# JOB ITEM A
Name each common use case of GraphQL that the GraphQL passage lists.
# JOB ITEM B
Extend the GraphQL passage, picking up after its final sentence about the chef needing ingredients from the grocery store.

** EXTRACT TO READ follows **

The schema defines what queries clients can make, the types of data they can fetch, and how they can interact with it.
- Queries: Queries are requests to read or fetch data.
They’re analogous to the ‘GET’ method in REST, allowing clients to specify exactly what data they need.
- Mutations: Mutations in GraphQL are used to modify server-side data.
They are similar to the ‘POST’, ‘PUT’, and ‘DELETE’ methods in REST.
Mutations change data and return the new data to the client.
Common Use Cases of GraphQL
GraphQL can be used wherever a client needs to fetch data efficiently. Some common use cases are:
- Single-Page Applications (SPAs): SPAs can make complex queries to a backend server, and GraphQL allows the client to tailor requests only to fetch what’s needed.
- Mobile Applications: Similar to SPAs, mobile applications can also take advantage of GraphQL’s efficient data loading to reduce network costs and improve performance.
- Microservices Architecture: GraphQL can be used as a gateway to aggregate data from different microservices, presenting clients with a unified API.
- Real-time Data Updates: With the concept of GraphQL subscriptions, real-time data updates can be handled efficiently.
- Third-party APIs: Companies can offer a GraphQL API as an alternative to a REST API for third-party developers, providing them with more flexibility and efficiency in data retrieval.
GraphQL offers a more efficient data-fetching mechanism as a powerful alternative to REST, leading to improved performance and better usage of network resources.
It is strong typing and introspective nature enable excellent developer tooling and improved developer experience.
GraphQL vs Rest API: Explain Like I Am 5
Imagine you’re a chef (the client) and want to make a fancy dish for your customers (the users). Now, you need ingredients (data) from the grocery store (the server).

** End of EXTRACT TO READ **
** DATA EXCERPT follows **

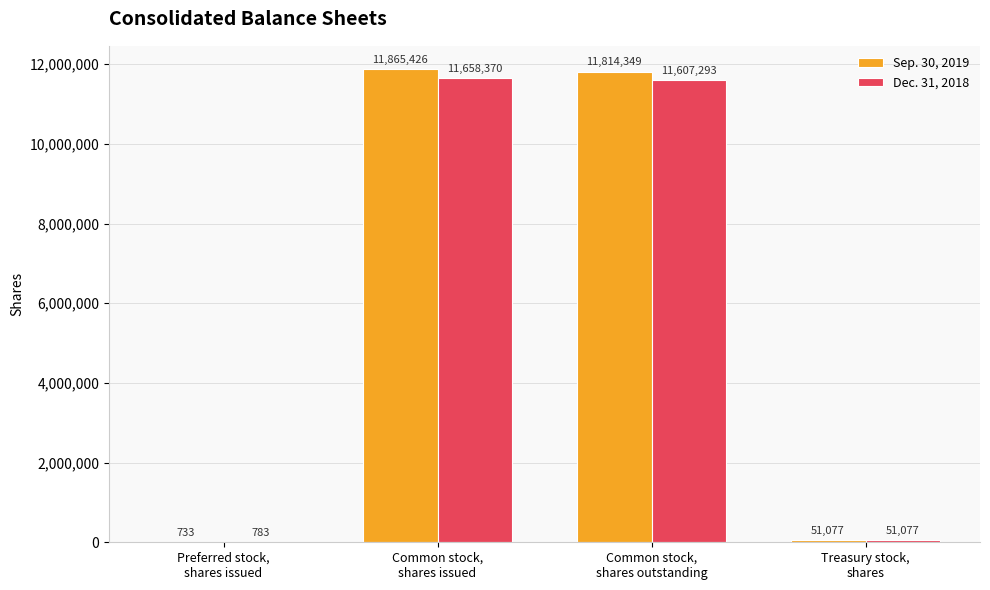

Which series has the largest total across all categories?

Sep. 30, 2019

** End of DATA EXCERPT **

# OUTPUT A
Single-Page Applications (SPAs), Mobile Applications, Microservices Architecture, Real-time Data Updates, Third-party APIs

# OUTPUT B
In the world of APIs, there are two main ways to get these ingredients: REST and GraphQL.
If REST is your shopping method, you’d have to go to different sections of the store to get each ingredient.
Need eggs? Go to the dairy section. Need flour? Go to the baking aisle. This could result in several trips back and forth.
But what if you could simply hand over your shopping list to the store clerk (GraphQL) and get everything you need in a single trip?
That’s what GraphQL allows you to do.
It helps to reduce your time and effort by only fetching the specific ingredients you need.
It’s efficient and could save you from the trouble of over-fetching (buying more than you need) or under-fetching (forgetting to buy some things).
Comparative Analysis: GraphQL vs REST API Performance
Performance is a key metric when evaluating any technology, and APIs are no exception. Let’s delve deep into comparing the performance aspects of GraphQL and REST APIs.
Data Fetching: Over-fetching and Under-fetching in REST vs Efficient Data Fetching in GraphQL
One of the main advantages of GraphQL over REST is its efficiency in data fetching.
GraphQL allows the client to request exactly what it needs, which can lead to fewer bytes being transferred over the network and potentially faster response times.
A common issue with REST APIs is the over-fetching and under-fetching of data. Over-fetching occurs when the client downloads more information than it needs, resulting in unnecessary data transfer and slower performance.
On the other hand, under-fetching occurs when a single endpoint doesn’t provide enough information, forcing the client to make multiple requests, which can also slow down performance.
In contrast, GraphQL eliminates these issues by allowing clients to specify exactly what data they need.
This can make the responses faster and use less network bandwidth. (source)
Speed and Performance: REST vs GraphQL
The speed of REST and GraphQL APIs heavily depends on the specifics of their implementation, including the efficiency of the database queries, the server’s power, the network’s latency, and more.
In general, GraphQL can potentially have an edge due to its efficiency in data fetching.
But if poorly designed, GraphQL can also lead to inefficient database queries or large payloads, slowing down performance.
REST has a predictable performance pattern – each endpoint corresponds to a specific database query.
It’s easier to optimise the performance at the level of individual endpoints, but the performance can degrade when multiple round trips are required.
GraphQL, on the other hand, can have varying performance depending on the complexity of the query.
For simple queries, GraphQL’s performance can be on par with REST.
But for complex queries, if not properly optimized, GraphQL’s performance can degrade due to the need to resolve multiple fields, especially if these fields require database access. (source)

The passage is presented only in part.